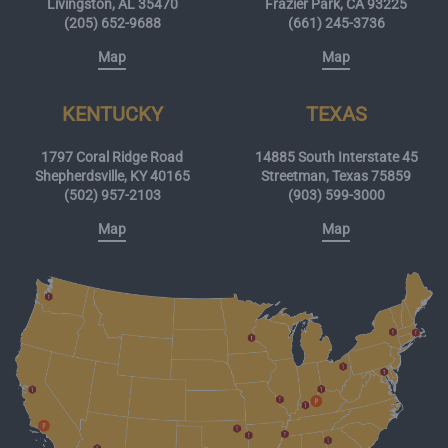
Livingston, AL 35470
Frazier Park, CA 93225
(205) 652-9688
(661) 245-3736
Map
Map
KENTUCKY
TEXAS
1797 Coral Ridge Road
14885 South Interstate 45
Shepherdsville, KY 40165
Streetman, Texas 75859
(502) 957-2103
(903) 599-3000
Map
Map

TASK TO CARRY OUT → The listing above is to be retyped exactly, with all pictures left out.

RESPONSE TO THIS TASK →
Livingston, AL 35470
Frazier Park, CA 93225
(205) 652-9688
(661) 245-3736
Map
Map
KENTUCKY
TEXAS
1797 Coral Ridge Road
14885 South Interstate 45
Shepherdsville, KY 40165
Streetman, Texas 75859
(502) 957-2103
(903) 599-3000
Map
Map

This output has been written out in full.